Eigenanteile für Pflege im Heim erneut gestiegen

Die Eigenanteile für Menschen in Pflegeheimen sind erneut gestiegen.

Die Eigenanteile für Menschen in Pflegeheimen sind erneut gestiegen. Wie eine am Mittwoch veröffentlichte Auswertung des Verbandes der Ersatzkassen (vdek) ergab, müssen Pflegebedürftige für das erste Aufenthaltsjahr derzeit durchschnittlich 2871 Euro pro Monat selbst bezahlen. Das sind 211 Euro mehr als ein Jahr zuvor. Sowohl der Verband als auch Patienten- und Verbraucherschützer forderten die Ampel-Regierung zum Gegensteuern auf.

Für das zweite Jahr in der Pflegeeinrichtung stieg die monatliche Zuzahlung der Auswertung zufolge um 233 auf aktuell 2620 Euro. Im dritten Aufenthaltsjahr müssen 2284 Euro selbst gezahlt werden – 169 Euro mehr als im Vorjahr, im vierten 1865 Euro und damit 91 Euro mehr.

Dass die Eigenbeteiligung mit zunehmender Aufenthaltsdauer im Pflegeheim geringer wird, ist durch die Zuschüsse der Pflegekasse begründet – diese steigen mit der Pflegedauer an. Die von den Pflegebedürftigen zu tragende Zuzahlung besteht aus Kosten für Unterkunft, Verpflegung, Investition und das Pflegepersonal.

###

* _ARBEITSAUFTRÄGE_:
a: Wie viel Euro müssen Pflegebedürftige laut dem Ausgangstext im ersten Aufenthaltsjahr derzeit durchschnittlich pro Monat selbst bezahlen?
b: Schreibe den Ausgangstext zwischen „Eigenanteile für Pflege“ und „zum Gegensteuern auf.“ einschließlich ab und ersetze dabei jedes „Eigenanteile“ durch „Selbstkosten“.
Stütze dich ausschließlich auf den Ausgangstext.

###

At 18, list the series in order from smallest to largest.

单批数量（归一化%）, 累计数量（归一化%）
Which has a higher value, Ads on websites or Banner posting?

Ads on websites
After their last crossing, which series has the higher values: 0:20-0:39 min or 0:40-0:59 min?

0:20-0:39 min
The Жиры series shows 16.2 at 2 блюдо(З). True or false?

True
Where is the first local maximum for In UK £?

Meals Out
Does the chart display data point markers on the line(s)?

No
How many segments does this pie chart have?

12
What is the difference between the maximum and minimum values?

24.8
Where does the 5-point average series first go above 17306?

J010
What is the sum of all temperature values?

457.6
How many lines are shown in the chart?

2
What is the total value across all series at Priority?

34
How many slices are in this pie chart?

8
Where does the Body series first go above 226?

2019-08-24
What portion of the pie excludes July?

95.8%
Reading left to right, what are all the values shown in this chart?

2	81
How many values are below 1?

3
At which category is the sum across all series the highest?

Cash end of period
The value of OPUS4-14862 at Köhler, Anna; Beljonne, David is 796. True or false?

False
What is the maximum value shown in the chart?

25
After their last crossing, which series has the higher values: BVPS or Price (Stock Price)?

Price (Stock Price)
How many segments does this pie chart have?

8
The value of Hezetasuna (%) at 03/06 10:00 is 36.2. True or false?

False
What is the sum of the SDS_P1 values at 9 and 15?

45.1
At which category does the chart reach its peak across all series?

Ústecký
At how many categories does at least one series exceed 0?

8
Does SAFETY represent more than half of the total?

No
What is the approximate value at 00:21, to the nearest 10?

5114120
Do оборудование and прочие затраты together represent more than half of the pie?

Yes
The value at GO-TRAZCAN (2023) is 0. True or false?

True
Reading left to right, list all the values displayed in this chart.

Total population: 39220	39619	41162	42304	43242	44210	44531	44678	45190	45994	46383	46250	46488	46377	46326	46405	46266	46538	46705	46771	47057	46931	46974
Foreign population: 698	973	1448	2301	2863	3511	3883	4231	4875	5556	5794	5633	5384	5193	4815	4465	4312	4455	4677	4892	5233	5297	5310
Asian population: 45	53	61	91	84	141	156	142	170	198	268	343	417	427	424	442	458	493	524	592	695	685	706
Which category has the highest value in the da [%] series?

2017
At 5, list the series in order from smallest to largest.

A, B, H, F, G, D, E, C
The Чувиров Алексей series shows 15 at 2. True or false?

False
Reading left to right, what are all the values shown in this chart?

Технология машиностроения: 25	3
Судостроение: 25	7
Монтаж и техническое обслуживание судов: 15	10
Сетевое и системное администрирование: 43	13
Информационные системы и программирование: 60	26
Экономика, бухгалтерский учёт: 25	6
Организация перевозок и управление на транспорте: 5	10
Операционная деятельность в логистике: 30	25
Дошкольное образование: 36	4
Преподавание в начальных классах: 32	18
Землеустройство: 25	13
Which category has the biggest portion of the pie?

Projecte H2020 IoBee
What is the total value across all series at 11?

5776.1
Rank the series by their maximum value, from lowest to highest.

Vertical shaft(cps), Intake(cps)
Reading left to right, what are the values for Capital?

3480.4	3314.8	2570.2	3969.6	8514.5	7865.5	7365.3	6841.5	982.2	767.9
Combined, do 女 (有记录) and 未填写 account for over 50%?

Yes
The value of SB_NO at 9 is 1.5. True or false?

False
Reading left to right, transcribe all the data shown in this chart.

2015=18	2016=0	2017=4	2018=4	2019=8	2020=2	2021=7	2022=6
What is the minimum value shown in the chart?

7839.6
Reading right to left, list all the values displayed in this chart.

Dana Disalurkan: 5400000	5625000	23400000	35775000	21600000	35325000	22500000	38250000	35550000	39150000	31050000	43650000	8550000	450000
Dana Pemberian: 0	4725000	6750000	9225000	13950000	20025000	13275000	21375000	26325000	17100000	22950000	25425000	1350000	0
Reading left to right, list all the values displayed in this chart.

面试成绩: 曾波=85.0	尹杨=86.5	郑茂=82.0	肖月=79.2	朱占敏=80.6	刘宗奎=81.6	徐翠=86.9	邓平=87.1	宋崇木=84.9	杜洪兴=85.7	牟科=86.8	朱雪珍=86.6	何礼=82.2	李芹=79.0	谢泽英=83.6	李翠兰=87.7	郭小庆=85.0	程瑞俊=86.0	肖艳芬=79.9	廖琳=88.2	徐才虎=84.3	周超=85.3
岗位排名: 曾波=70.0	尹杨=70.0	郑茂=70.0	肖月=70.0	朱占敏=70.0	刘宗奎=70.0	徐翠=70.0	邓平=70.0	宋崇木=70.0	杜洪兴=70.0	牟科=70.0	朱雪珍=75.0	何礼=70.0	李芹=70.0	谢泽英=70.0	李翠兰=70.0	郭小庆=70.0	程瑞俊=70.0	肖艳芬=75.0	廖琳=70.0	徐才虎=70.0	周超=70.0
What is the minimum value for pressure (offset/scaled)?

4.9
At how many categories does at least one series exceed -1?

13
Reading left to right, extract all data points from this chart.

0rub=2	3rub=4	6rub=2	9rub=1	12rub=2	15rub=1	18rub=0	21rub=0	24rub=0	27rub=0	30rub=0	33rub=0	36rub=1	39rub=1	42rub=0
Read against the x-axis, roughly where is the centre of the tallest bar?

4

###

* _LÖSUNGEN_:
a: 2871 Euro pro Monat.

b:
Selbstkosten für Pflege im Heim erneut gestiegen

Die Selbstkosten für Menschen in Pflegeheimen sind erneut gestiegen.

Die Selbstkosten für Menschen in Pflegeheimen sind erneut gestiegen. Wie eine am Mittwoch veröffentlichte Auswertung des Verbandes der Ersatzkassen (vdek) ergab, müssen Pflegebedürftige für das erste Aufenthaltsjahr derzeit durchschnittlich 2871 Euro pro Monat selbst bezahlen. Das sind 211 Euro mehr als ein Jahr zuvor. Sowohl der Verband als auch Patienten- und Verbraucherschützer forderten die Ampel-Regierung zum Gegensteuern auf.